4. FinTech is driving cryptocurrency adoption

Many rival FinTech-powered cryptocurrency exchanges would gladly accept your funds, but these two firms are among the most well-established. Their distinguishing characteristics set them apart from the competition.


  • Kraken. Kraken is a feature-rich cryptocurrency trading platform that combines traditional exchange capabilities with forex-style trading and management. Kraken is also regarded for having some of the industry’s tightest security and is one of the few exchanges that operates a “dark pool.” Kraken was the first Bitcoin exchange to display trade volume and price on the Bloomberg Terminal, as well as the first to pass a cryptographically verified proof-of-reserves audit.
  • Coinbase. Coinbase, dubbed the “PayPal of Bitcoin,” is a cryptocurrency exchange as well as a full digital wallet. Coinbase bills itself as the most popular way to purchase and sell Bitcoin in the world. In 2020 alone, it exchanged more than $195 billion in cryptocurrency.

The FinTech Future

Many investors are curious about the future of FinTech. Kalle Radage, COO of Neptune Digital Assets and former president of Payfirma, believes that FinTech startups will continue to look for ways to simplify digital payments. “Frictionless payments and banking means faster growth for businesses and better experiences for consumers,” he explained.
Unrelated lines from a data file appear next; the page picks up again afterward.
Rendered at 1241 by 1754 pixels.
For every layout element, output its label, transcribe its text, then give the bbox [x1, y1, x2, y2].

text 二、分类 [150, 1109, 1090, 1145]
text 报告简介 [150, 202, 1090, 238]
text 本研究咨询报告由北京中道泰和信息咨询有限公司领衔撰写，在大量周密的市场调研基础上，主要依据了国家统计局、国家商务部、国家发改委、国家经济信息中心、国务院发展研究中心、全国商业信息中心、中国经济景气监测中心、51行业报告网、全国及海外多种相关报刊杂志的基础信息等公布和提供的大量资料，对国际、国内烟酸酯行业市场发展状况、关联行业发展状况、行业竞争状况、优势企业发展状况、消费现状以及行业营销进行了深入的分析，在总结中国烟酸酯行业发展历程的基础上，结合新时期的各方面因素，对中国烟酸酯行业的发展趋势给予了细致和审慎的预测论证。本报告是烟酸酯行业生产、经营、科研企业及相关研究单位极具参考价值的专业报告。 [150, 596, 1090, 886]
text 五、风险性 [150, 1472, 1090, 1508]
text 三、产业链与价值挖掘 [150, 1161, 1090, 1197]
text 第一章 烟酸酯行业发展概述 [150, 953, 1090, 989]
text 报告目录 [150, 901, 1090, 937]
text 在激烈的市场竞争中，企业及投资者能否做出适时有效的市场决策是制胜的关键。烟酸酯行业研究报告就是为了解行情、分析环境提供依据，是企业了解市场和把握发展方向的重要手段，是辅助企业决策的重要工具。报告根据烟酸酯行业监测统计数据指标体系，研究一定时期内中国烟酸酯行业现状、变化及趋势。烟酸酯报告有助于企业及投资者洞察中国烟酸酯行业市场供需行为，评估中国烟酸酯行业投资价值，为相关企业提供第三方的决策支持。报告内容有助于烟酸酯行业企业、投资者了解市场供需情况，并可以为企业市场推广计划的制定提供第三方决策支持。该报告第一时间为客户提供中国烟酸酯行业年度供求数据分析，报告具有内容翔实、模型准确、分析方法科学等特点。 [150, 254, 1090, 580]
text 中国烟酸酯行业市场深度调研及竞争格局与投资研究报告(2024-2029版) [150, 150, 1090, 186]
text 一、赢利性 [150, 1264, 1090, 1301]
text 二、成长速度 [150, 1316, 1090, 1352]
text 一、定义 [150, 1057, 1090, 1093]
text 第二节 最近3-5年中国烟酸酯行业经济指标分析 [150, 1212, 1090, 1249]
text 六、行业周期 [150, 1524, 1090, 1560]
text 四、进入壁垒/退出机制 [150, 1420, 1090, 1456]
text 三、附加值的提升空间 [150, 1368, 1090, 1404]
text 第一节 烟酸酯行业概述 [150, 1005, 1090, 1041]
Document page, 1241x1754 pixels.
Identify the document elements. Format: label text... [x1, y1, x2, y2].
Many FinTech firms have been inspired by easy money transmission, which is also a result of FinTech innovation. Bill Clerico, for example, launched the internet payment service provider WePay to eliminate money-transfer friction among friends. And the enormously successful social payments app Venmo (and its business-focused Venmo for Business product) demonstrates how open people are to simple methods of money transmission.


Another FinTech field that is predicted to flourish is blockchain technology. Blockchain technology enables a more decentralized, transparent, and secure method of tracking the transaction of money and other assets, such as supply chain goods, automobile titles, and even diamonds. Virtual banking and business transactions, more methods for firms to communicate directly with clients, and faster, more economical financial services are among the other FinTech industries that will continue to flourish.